Paving over farmland is also well advanced. The lush Manoa valley used to be the breadbasket of Honolulu. Each day enough rain would fall, and then the sun would cause any kind of plant to grow. There were cows and horses, I’m told. But look at it now. Yes, lawns in the valley are lush and green, but they don’t feed anyone.
We already import almost all of our food, a situation which causes local money to fly out of state since supermarkets are owned by Mainland firms. What kind of idiots are we, to prefer canned vegetables to freshly grown?
The asphalt and concrete don’t just cover the ground. They pollute what streams we have left and the surrounding ocean. It takes imported oil and coal to feed energy into the structures that sprout from the asphalt, while before the pavement arrived, yearlong sunshine and gentle rain nurtured fields, crops and forests. Our predecessors squandered the self-supporting natural environment for greed and profit.
In New York, the transformation to a huge city is long completed. Honolulu is well on the way. The proposed (and no doubt soon to be built) Koa Ridge and Hoopili developments push Honolulu well towards the day when the island will be more city than country. We’re at a point where each new little concrete neighborhood joins together with others to form a matrix of unnatural and unwanted cityscape. Unlike New York, which had the wisdom to put in an extensive system of roads and transit, Honolulu’s shortsightedness puts us more in the class of Calcutta. We’re well on the way to choke through overbuilding and underplanning, with an economy driven by bribery, corruption and wanton exploitation. Will tourists still come? I think there must be a point where they might not.
So instead of progress, I think it is fair to view Koa Ridge and Hoopili as part of the end game.
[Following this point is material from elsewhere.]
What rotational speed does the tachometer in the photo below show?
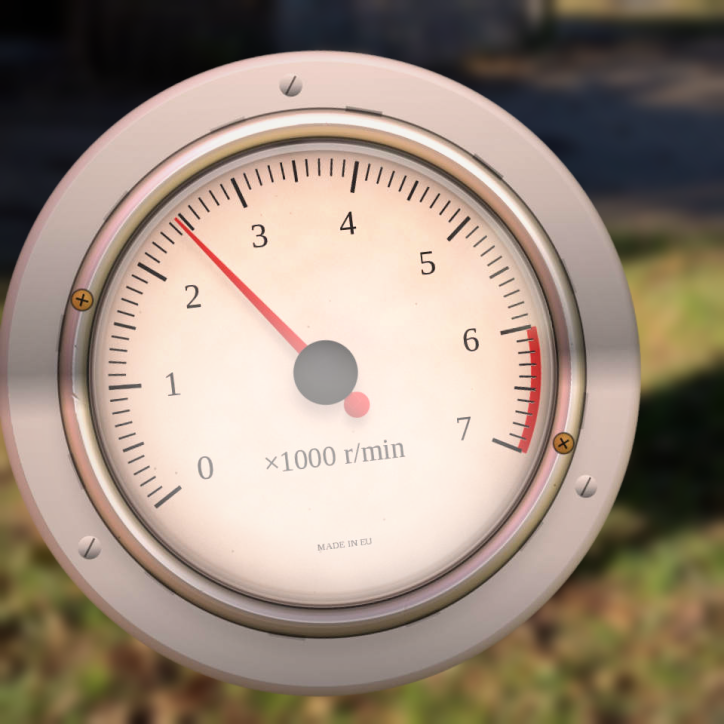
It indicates 2450 rpm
These and developments to follow will one day connect, edge to edge, much as Tokyo and Yokohama join almost seamlessly into a mega-city devoid of nature and its beneficence. Indeed, the only foxes in Tokyo now are those mythical messengers of the gods that are said to steal the offerings from Inari shrines.
Honolulu no longer has an Inari shrine. The last one was torn down to make way for a bicycle shop on S. King Street.
...outside the window of the brick apartment building we lived in, there were no animals at all other than neighbors’ dogs.
I cry BS. No native New Yorker least of all a guy from the Bronx would fail to mention the rats.
No BS. No rats. They come out at night, we were not allowed to stay up past Howdy Doody Time, much less go outside to check out the rodents.
If theyʻre finished covering Oahu, guess whatʻs next? Outer islands. Watch out for Abercrombie. He is violating the constitution in almost everything he touches.
People from Oahu still may not understand the importance of why the superferry was stopped.